*** Block opens ***

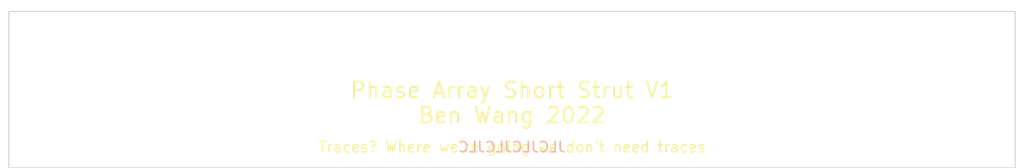
<source format=kicad_pcb>
(kicad_pcb (version 20211014) (generator pcbnew)

  (general
    (thickness 1.6)
  )

  (paper "A4")
  (layers
    (0 "F.Cu" signal)
    (31 "B.Cu" signal)
    (32 "B.Adhes" user "B.Adhesive")
    (33 "F.Adhes" user "F.Adhesive")
    (34 "B.Paste" user)
    (35 "F.Paste" user)
    (36 "B.SilkS" user "B.Silkscreen")
    (37 "F.SilkS" user "F.Silkscreen")
    (38 "B.Mask" user)
    (39 "F.Mask" user)
    (40 "Dwgs.User" user "User.Drawings")
    (41 "Cmts.User" user "User.Comments")
    (42 "Eco1.User" user "User.Eco1")
    (43 "Eco2.User" user "User.Eco2")
    (44 "Edge.Cuts" user)
    (45 "Margin" user)
    (46 "B.CrtYd" user "B.Courtyard")
    (47 "F.CrtYd" user "F.Courtyard")
    (48 "B.Fab" user)
    (49 "F.Fab" user)
    (50 "User.1" user)
    (51 "User.2" user)
    (52 "User.3" user)
    (53 "User.4" user)
    (54 "User.5" user)
    (55 "User.6" user)
    (56 "User.7" user)
    (57 "User.8" user)
    (58 "User.9" user)
  )

  (setup
    (pad_to_mask_clearance 0)
    (pcbplotparams
      (layerselection 0x00010fc_ffffffff)
      (disableapertmacros false)
      (usegerberextensions true)
      (usegerberattributes true)
      (usegerberadvancedattributes true)
      (creategerberjobfile true)
      (svguseinch false)
      (svgprecision 6)
      (excludeedgelayer true)
      (plotframeref false)
      (viasonmask false)
      (mode 1)
      (useauxorigin false)
      (hpglpennumber 1)
      (hpglpenspeed 20)
      (hpglpendiameter 15.000000)
      (dxfpolygonmode true)
      (dxfimperialunits true)
      (dxfusepcbnewfont true)
      (psnegative false)
      (psa4output false)
      (plotreference true)
      (plotvalue true)
      (plotinvisibletext false)
      (sketchpadsonfab false)
      (subtractmaskfromsilk false)
      (outputformat 1)
      (mirror false)
      (drillshape 0)
      (scaleselection 1)
      (outputdirectory "strut_1/")
    )
  )

  (net 0 "")

  (footprint "slots:1.6x5mm slot" (layer "F.Cu") (at 84 0 -90))

  (footprint "slots:1.6x5mm slot" (layer "F.Cu") (at 0 0 90))

  (footprint "slots:1.6x5mm slot" (layer "F.Cu") (at 42 -1.5))

  (gr_line (start 90.25 -2) (end 90.25 -7.5) (layer "Edge.Cuts") (width 0.1) (tstamp 08758ace-6b25-4877-9ea6-ea257c40d2b8))
  (gr_line (start -6.25 -2) (end -6.25 2) (layer "Edge.Cuts") (width 0.1) (tstamp 1563f494-6597-4564-9aea-71a1df936a76))
  (gr_line (start 90.25 2) (end 90.25 7.5) (layer "Edge.Cuts") (width 0.1) (tstamp 1799351d-53ae-4dc2-a102-2e697bdd1c26))
  (gr_line (start 90.25 -7.5) (end -6.25 -7.5) (layer "Edge.Cuts") (width 0.1) (tstamp 1eeadb4c-eb66-4f50-bb79-4b4bcba50965))
  (gr_line (start -6.25 7.5) (end -6.25 2) (layer "Edge.Cuts") (width 0.1) (tstamp 368f2fb5-61cd-483d-9e12-e3b50fdec7af))
  (gr_line (start 90.25 -2) (end 90.25 2) (layer "Edge.Cuts") (width 0.1) (tstamp 40e1d3ae-e9b5-4957-9908-35123b19845c))
  (gr_line (start 90.25 7.5) (end -6.25 7.5) (layer "Edge.Cuts") (width 0.1) (tstamp 8e351163-9341-47e1-b07a-a495ca7186cd))
  (gr_line (start -6.25 -7.5) (end -6.25 -2) (layer "Edge.Cuts") (width 0.1) (tstamp 90c364ad-043f-4f75-9245-da7470010b1a))
  (gr_text "JLCJLCJLCJLC" (at 42 5.5) (layer "B.SilkS") (tstamp 2810cf5d-cd19-4ace-8c73-758fbc1e879d)
    (effects (font (size 1 1) (thickness 0.15)) (justify mirror))
  )
  (gr_text "Phase Array Short Strut V1\nBen Wang 2022" (at 42 1.25) (layer "F.SilkS") (tstamp 6bfacded-c1c3-4329-8a6e-a37b81476639)
    (effects (font (size 1.5 1.5) (thickness 0.2)))
  )
  (gr_text "Traces? Where we're going we don't need traces" (at 42 5.5) (layer "F.SilkS") (tstamp a79fa11f-9685-462b-b01f-1fc719c35b25)
    (effects (font (size 1 1) (thickness 0.15)))
  )

)

</source>
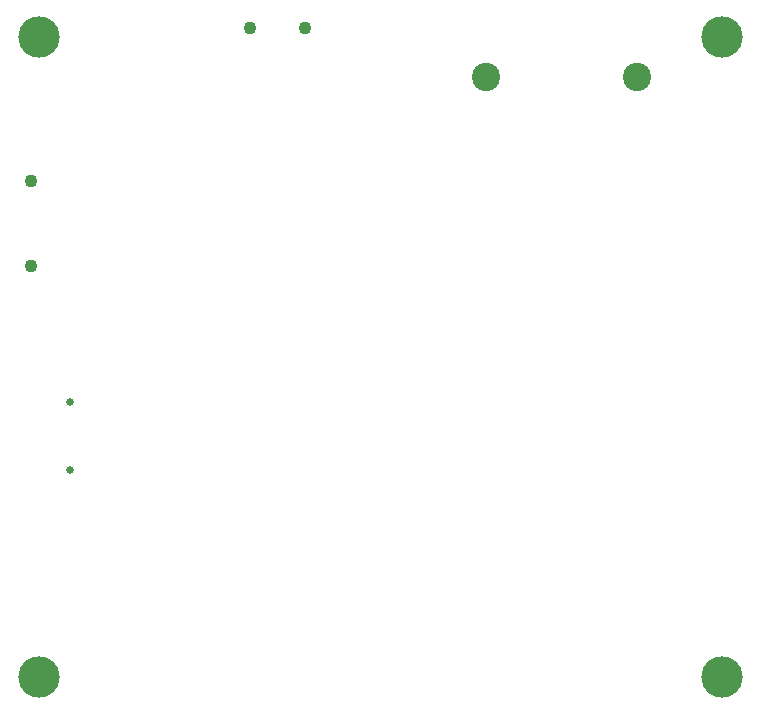
<source format=gbr>
%TF.GenerationSoftware,Altium Limited,Altium Designer,24.4.1 (13)*%
G04 Layer_Color=0*
%FSLAX45Y45*%
%MOMM*%
%TF.SameCoordinates,EFC9E65E-F59A-4C70-970D-A36E2AA460D7*%
%TF.FilePolarity,Positive*%
%TF.FileFunction,NonPlated,1,4,NPTH,Drill*%
%TF.Part,Single*%
G01*
G75*
%TA.AperFunction,ComponentDrill*%
%ADD148C,2.40000*%
%ADD149C,1.10000*%
%ADD150C,1.10000*%
%ADD151C,0.65000*%
%TA.AperFunction,OtherDrill,Pad Free-2 (87.3mm,99.525mm)*%
%ADD152C,3.50000*%
%TA.AperFunction,OtherDrill,Pad Free-2 (87.3mm,45.35mm)*%
%ADD153C,3.50000*%
%TA.AperFunction,OtherDrill,Pad Free-2 (29.425mm,45.35mm)*%
%ADD154C,3.50000*%
%TA.AperFunction,OtherDrill,Pad Free-2 (29.425mm,99.525mm)*%
%ADD155C,3.50000*%
D148*
X6729000Y9617500D02*
D03*
X8010000D02*
D03*
D149*
X2872500Y8020000D02*
D03*
Y8740000D02*
D03*
D150*
X5197500Y10030000D02*
D03*
X4727500D02*
D03*
D151*
X3202500Y6291500D02*
D03*
Y6869500D02*
D03*
D152*
X8730000Y9952500D02*
D03*
D153*
Y4535000D02*
D03*
D154*
X2942500D02*
D03*
D155*
Y9952500D02*
D03*
%TF.MD5,fa2a878f9860c583a11f85a089121a1d*%
M02*

</source>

*** Block closes ***

• PROBLEM REQUIREMENTS: After removing each picture, print the entries above exactly as they were.

• FINISHED TASK:
<source format=kicad_pcb>
(kicad_pcb (version 20211014) (generator pcbnew)

  (general
    (thickness 1.6)
  )

  (paper "A4")
  (layers
    (0 "F.Cu" signal)
    (31 "B.Cu" signal)
    (32 "B.Adhes" user "B.Adhesive")
    (33 "F.Adhes" user "F.Adhesive")
    (34 "B.Paste" user)
    (35 "F.Paste" user)
    (36 "B.SilkS" user "B.Silkscreen")
    (37 "F.SilkS" user "F.Silkscreen")
    (38 "B.Mask" user)
    (39 "F.Mask" user)
    (40 "Dwgs.User" user "User.Drawings")
    (41 "Cmts.User" user "User.Comments")
    (42 "Eco1.User" user "User.Eco1")
    (43 "Eco2.User" user "User.Eco2")
    (44 "Edge.Cuts" user)
    (45 "Margin" user)
    (46 "B.CrtYd" user "B.Courtyard")
    (47 "F.CrtYd" user "F.Courtyard")
    (48 "B.Fab" user)
    (49 "F.Fab" user)
    (50 "User.1" user)
    (51 "User.2" user)
    (52 "User.3" user)
    (53 "User.4" user)
    (54 "User.5" user)
    (55 "User.6" user)
    (56 "User.7" user)
    (57 "User.8" user)
    (58 "User.9" user)
  )

  (setup
    (pad_to_mask_clearance 0)
    (pcbplotparams
      (layerselection 0x00010fc_ffffffff)
      (disableapertmacros false)
      (usegerberextensions true)
      (usegerberattributes true)
      (usegerberadvancedattributes true)
      (creategerberjobfile true)
      (svguseinch false)
      (svgprecision 6)
      (excludeedgelayer true)
      (plotframeref false)
      (viasonmask false)
      (mode 1)
      (useauxorigin false)
      (hpglpennumber 1)
      (hpglpenspeed 20)
      (hpglpendiameter 15.000000)
      (dxfpolygonmode true)
      (dxfimperialunits true)
      (dxfusepcbnewfont true)
      (psnegative false)
      (psa4output false)
      (plotreference true)
      (plotvalue true)
      (plotinvisibletext false)
      (sketchpadsonfab false)
      (subtractmaskfromsilk false)
      (outputformat 1)
      (mirror false)
      (drillshape 0)
      (scaleselection 1)
      (outputdirectory "strut_1/")
    )
  )

  (net 0 "")

  (footprint "slots:1.6x5mm slot" (layer "F.Cu") (at 84 0 -90))

  (footprint "slots:1.6x5mm slot" (layer "F.Cu") (at 0 0 90))

  (footprint "slots:1.6x5mm slot" (layer "F.Cu") (at 42 -1.5))

  (gr_line (start 90.25 -2) (end 90.25 -7.5) (layer "Edge.Cuts") (width 0.1) (tstamp 08758ace-6b25-4877-9ea6-ea257c40d2b8))
  (gr_line (start -6.25 -2) (end -6.25 2) (layer "Edge.Cuts") (width 0.1) (tstamp 1563f494-6597-4564-9aea-71a1df936a76))
  (gr_line (start 90.25 2) (end 90.25 7.5) (layer "Edge.Cuts") (width 0.1) (tstamp 1799351d-53ae-4dc2-a102-2e697bdd1c26))
  (gr_line (start 90.25 -7.5) (end -6.25 -7.5) (layer "Edge.Cuts") (width 0.1) (tstamp 1eeadb4c-eb66-4f50-bb79-4b4bcba50965))
  (gr_line (start -6.25 7.5) (end -6.25 2) (layer "Edge.Cuts") (width 0.1) (tstamp 368f2fb5-61cd-483d-9e12-e3b50fdec7af))
  (gr_line (start 90.25 -2) (end 90.25 2) (layer "Edge.Cuts") (width 0.1) (tstamp 40e1d3ae-e9b5-4957-9908-35123b19845c))
  (gr_line (start 90.25 7.5) (end -6.25 7.5) (layer "Edge.Cuts") (width 0.1) (tstamp 8e351163-9341-47e1-b07a-a495ca7186cd))
  (gr_line (start -6.25 -7.5) (end -6.25 -2) (layer "Edge.Cuts") (width 0.1) (tstamp 90c364ad-043f-4f75-9245-da7470010b1a))
  (gr_text "JLCJLCJLCJLC" (at 42 5.5) (layer "B.SilkS") (tstamp 2810cf5d-cd19-4ace-8c73-758fbc1e879d)
    (effects (font (size 1 1) (thickness 0.15)) (justify mirror))
  )
  (gr_text "Phase Array Short Strut V1\nBen Wang 2022" (at 42 1.25) (layer "F.SilkS") (tstamp 6bfacded-c1c3-4329-8a6e-a37b81476639)
    (effects (font (size 1.5 1.5) (thickness 0.2)))
  )
  (gr_text "Traces? Where we're going we don't need traces" (at 42 5.5) (layer "F.SilkS") (tstamp a79fa11f-9685-462b-b01f-1fc719c35b25)
    (effects (font (size 1 1) (thickness 0.15)))
  )

)

</source>
<source format=gbr>
%TF.GenerationSoftware,Altium Limited,Altium Designer,24.4.1 (13)*%
G04 Layer_Color=0*
%FSLAX45Y45*%
%MOMM*%
%TF.SameCoordinates,EFC9E65E-F59A-4C70-970D-A36E2AA460D7*%
%TF.FilePolarity,Positive*%
%TF.FileFunction,NonPlated,1,4,NPTH,Drill*%
%TF.Part,Single*%
G01*
G75*
%TA.AperFunction,ComponentDrill*%
%ADD148C,2.40000*%
%ADD149C,1.10000*%
%ADD150C,1.10000*%
%ADD151C,0.65000*%
%TA.AperFunction,OtherDrill,Pad Free-2 (87.3mm,99.525mm)*%
%ADD152C,3.50000*%
%TA.AperFunction,OtherDrill,Pad Free-2 (87.3mm,45.35mm)*%
%ADD153C,3.50000*%
%TA.AperFunction,OtherDrill,Pad Free-2 (29.425mm,45.35mm)*%
%ADD154C,3.50000*%
%TA.AperFunction,OtherDrill,Pad Free-2 (29.425mm,99.525mm)*%
%ADD155C,3.50000*%
D148*
X6729000Y9617500D02*
D03*
X8010000D02*
D03*
D149*
X2872500Y8020000D02*
D03*
Y8740000D02*
D03*
D150*
X5197500Y10030000D02*
D03*
X4727500D02*
D03*
D151*
X3202500Y6291500D02*
D03*
Y6869500D02*
D03*
D152*
X8730000Y9952500D02*
D03*
D153*
Y4535000D02*
D03*
D154*
X2942500D02*
D03*
D155*
Y9952500D02*
D03*
%TF.MD5,fa2a878f9860c583a11f85a089121a1d*%
M02*

</source>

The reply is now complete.